**ЗАДАНИЕ A:** Когда, судя по фрагменту текста, Ломоносов представил проект и рисунок своей «машины»?
**ЗАДАНИЕ B:** Верните из фрагмента текста дословно отрывок между словами «Протоколом засвидетельствовано, что» и «шаров-зондов.», включая эти слова.

**ФРАГМЕНТ ТЕКСТА:**
□ □ □ □ □ □ □

Ломоносов уделял большое внимание
изучению верхних слоев атмосферы и после произнесения своего «Слова о
явлениях воздушных». Для этой цели он изобретает небольшой аппарат для
подъема на значительную высоту метеорологических приборов.
Представленный им 5 марта 1754 года проект и рисунок этой «машины»
заслужил одобрение Конференции. 1 июля того же года Ломоносов уже
демонстрировал свою, как он ее называл, «аэродромную машину», «имеющую
назначением при помощи крыльев, приводимых в движение горизонтально в
разные стороны заведенной часовой пружиною, сжимать воздух и подниматься
в верхние слои атмосферы для того, чтобы можно было исследовать
состояние верхнего воздуха метеорологическими приборами, прикрепленными к
этой аэродромной машине».
Протоколом засвидетельствовано, что
при заведенной пружине машина «быстро поднималась вверх». Ломоносов, со
своей стороны, обещал работать над дальнейшим ее усовершенствованием,
чего, по его мнению, можно было достигнуть, «если взять пружину
побольше, если увеличить расстояние между крыльями и если коробка,
содержащая пружину, для уменьшения весу будет сделана из дерева». Ему
принадлежит приоритет в отношении идеи зондирования верхних слоев
атмосферы и забрасывания в них самопишущих приборов для
метеорологических целей, что осуществляется в наше время с помощью
шаров-зондов.

□ □ □ □ □ □ □

**ИСХОДНЫЕ ДАННЫЕ:**
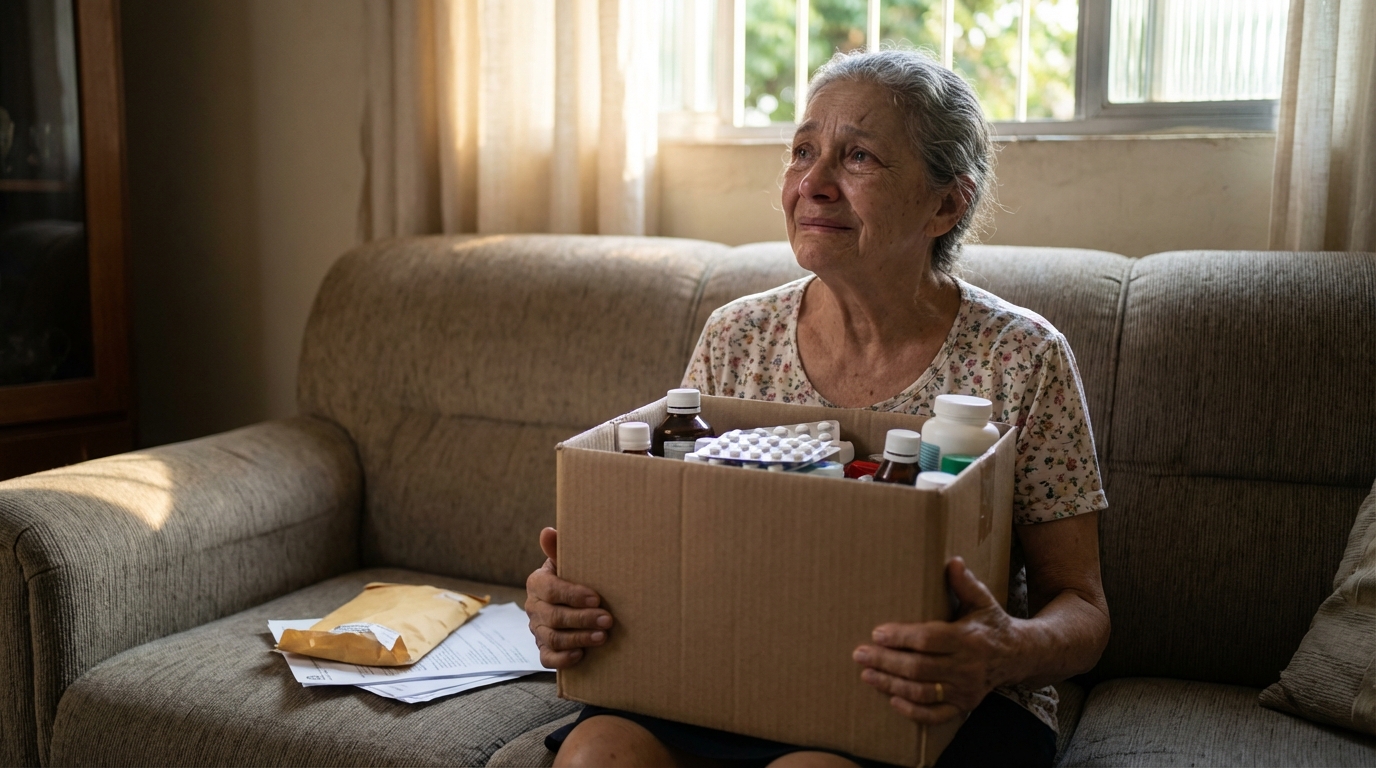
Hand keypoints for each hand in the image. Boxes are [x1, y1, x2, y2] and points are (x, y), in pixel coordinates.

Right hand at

□ □ □ □ □ □ □

**РЕШЕНИЕ A:** 5 марта 1754 года.

**РЕШЕНИЕ B:**
Протоколом засвидетельствовано, что
при заведенной пружине машина «быстро поднималась вверх». Ломоносов, со
своей стороны, обещал работать над дальнейшим ее усовершенствованием,
чего, по его мнению, можно было достигнуть, «если взять пружину
побольше, если увеличить расстояние между крыльями и если коробка,
содержащая пружину, для уменьшения весу будет сделана из дерева». Ему
принадлежит приоритет в отношении идеи зондирования верхних слоев
атмосферы и забрасывания в них самопишущих приборов для
метеорологических целей, что осуществляется в наше время с помощью
шаров-зондов.